“Alcy Caluamba e os cães da metrópole” – Johnson Pedro

Aquando do início da realização de exames de ensino secundário no território moçambicano, os estudantes da 10ª Classe foram surpreendidos pela presença do Alcy Caluamba, influenciador digital e “humorista”, no no exame de Língua Portuguesa.
A sua chegada foi através da adaptação da entrevista por ele concedida ao órgão DW África, e em resumo apresenta-se no exame a definição do jovem, desafiando os estudantes a leitura, interpretação e posteriormente responderem às questões.
Em poucas horas, o marco tornou-se num dos mais populares, chegando a ofuscar outros pontos da agenda, daquela segunda-feira, como é o caso do Aeroporto Filipe Nyusi e dos 13.800 Meticais a pagar para ida e volta num circuito de 200 km (Maputo para Gaza).

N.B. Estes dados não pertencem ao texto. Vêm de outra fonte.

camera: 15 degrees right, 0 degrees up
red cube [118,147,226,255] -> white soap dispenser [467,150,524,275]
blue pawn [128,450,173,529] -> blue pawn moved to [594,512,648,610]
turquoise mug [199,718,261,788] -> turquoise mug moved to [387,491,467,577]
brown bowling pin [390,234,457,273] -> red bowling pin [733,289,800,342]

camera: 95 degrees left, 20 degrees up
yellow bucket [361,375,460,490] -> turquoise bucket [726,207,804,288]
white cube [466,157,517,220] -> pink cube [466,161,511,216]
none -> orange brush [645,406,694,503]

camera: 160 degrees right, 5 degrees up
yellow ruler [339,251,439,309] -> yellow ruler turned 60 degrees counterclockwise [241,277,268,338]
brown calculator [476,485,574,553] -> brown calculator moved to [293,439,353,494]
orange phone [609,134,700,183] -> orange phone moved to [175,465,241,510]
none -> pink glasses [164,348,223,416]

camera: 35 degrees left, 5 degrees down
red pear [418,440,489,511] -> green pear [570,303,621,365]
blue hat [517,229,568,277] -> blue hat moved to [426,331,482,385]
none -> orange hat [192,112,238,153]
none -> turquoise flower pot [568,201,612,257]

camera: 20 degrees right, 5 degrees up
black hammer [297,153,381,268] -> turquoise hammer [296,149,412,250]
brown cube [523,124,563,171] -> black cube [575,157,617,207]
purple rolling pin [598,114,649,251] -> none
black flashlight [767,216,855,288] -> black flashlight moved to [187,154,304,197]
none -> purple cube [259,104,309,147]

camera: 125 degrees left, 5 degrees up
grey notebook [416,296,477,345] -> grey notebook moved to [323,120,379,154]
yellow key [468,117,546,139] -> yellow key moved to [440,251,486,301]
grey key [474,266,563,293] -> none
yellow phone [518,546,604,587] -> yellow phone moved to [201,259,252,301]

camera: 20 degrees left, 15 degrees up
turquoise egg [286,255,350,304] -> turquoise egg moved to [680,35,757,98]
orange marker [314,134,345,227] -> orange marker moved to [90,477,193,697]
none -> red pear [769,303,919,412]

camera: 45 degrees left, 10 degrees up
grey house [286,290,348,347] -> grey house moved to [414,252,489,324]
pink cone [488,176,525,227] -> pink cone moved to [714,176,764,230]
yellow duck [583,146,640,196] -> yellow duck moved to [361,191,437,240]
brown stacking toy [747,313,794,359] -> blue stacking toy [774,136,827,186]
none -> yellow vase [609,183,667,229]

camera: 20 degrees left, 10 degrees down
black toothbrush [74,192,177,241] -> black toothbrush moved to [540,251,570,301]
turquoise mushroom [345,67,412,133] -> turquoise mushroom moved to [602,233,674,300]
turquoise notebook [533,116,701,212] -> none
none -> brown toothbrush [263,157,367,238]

Entre o festejo do Alcy, adoração e gostos dos seus seguidores, surgiu o elenco que não deixa nada passar, o elenco da opinião contrária, os cães da metrópole, raivosos e como sempre com um latido armazenado. Para eles, não é justo levar se Alcy para uma sala de exame, devia ser Paulina Chiziane porque ganhou o Prémio Camões 2021, devia ser Mia Couto, Malangatana e mais nomes da cultura e arte moçambicanas, pois segundo os cães da metrópole, Alcy não é conhecido por todos e isso possivelmente resulte em problemas na resolução do exame.
Verdade seja dita, a chegada do Alcy às salas de exame somente veio mostrar o quão estamos dotados de energias destrutivas, despreparados para o triunfo de um conterrâneo, e os problemas de leitura e interpretação existentes na metrópole ou a pressa em querer mostrar que de algo sabemos, às vezes, até mais que o Sócrates, pois num cenário em que se tem um texto de gênero jornalístico (entrevista) respondendo às questões descritivas do indivíduo não se justifica tamanho barulho.
Alcy não é conhecido por todos, quais são esses todos? Estamos a falar de alunos da décima classe? Aqueles que boa parte são uma geração digital, temos mesmo certeza de que não conhecem o Alcy? Talvez sim, mas se não o conheciam já o conhecem, pois o texto foi claro nesse aspecto informando aos estudantes quem é, o que fez, como, quando e porquê?
Se temos certeza que o Alcy não é conhecido, o que nos garante que os estudantes estão a par do Prémio Camões atribuído à Paulina Chiziane? Porque saiu na TV, na rádio? E o Alcy nunca foi para essas estações de comunicação?
Alcy faz parte da cultura geral
Amigos, precisamos compreender que a cultura geral não é feita somente de literatura ou de um número limitado de artistas. A cultura geral e a própria arte são sobre aquilo que um povo consome, são as manifestações artísticas que acontecem seja no passado ou presente.
Precisamos de dar a conhecer novas vozes, vozes que se ligam com o cotidiano actual, e Alcy é uma dessas vozes, voz que pode mostrar aos putos que é possível lutar por uma formação ao mesmo tempo que as redes sociais possam servir de renda para pagar as fichas e, assumindo que o país é corrupto, pagar o professor umas notas e assim aumentar a nota na pauta.
Democratizemos a arte, pois ela não é somente de Paulina, Mia ou Malangatana, é também do Alcy, Sebastião Coana, Hot Blaze, Gilberto Mendes e mais nomes. vamos aprender a aplaudir para novas estrelas para que ganhem coragem e no mostrem os caminhos por percorrer.
A propósito de “devia ser Paulina Chiziane…”, quanto de nós leu o livro que ganhou o prémio Camões? Quanto de nós conhece a última obra do Mia Couto? Poucos, e já conhecemos o motivo: o livro está caro. Agora, imagine os estudantes. Seus cães da metrópole!
Bem haja o MINEDH e os professores que mais próximos estão do que é consumido pelos estudantes e buscam formas de fazer disso um objecto de estudo.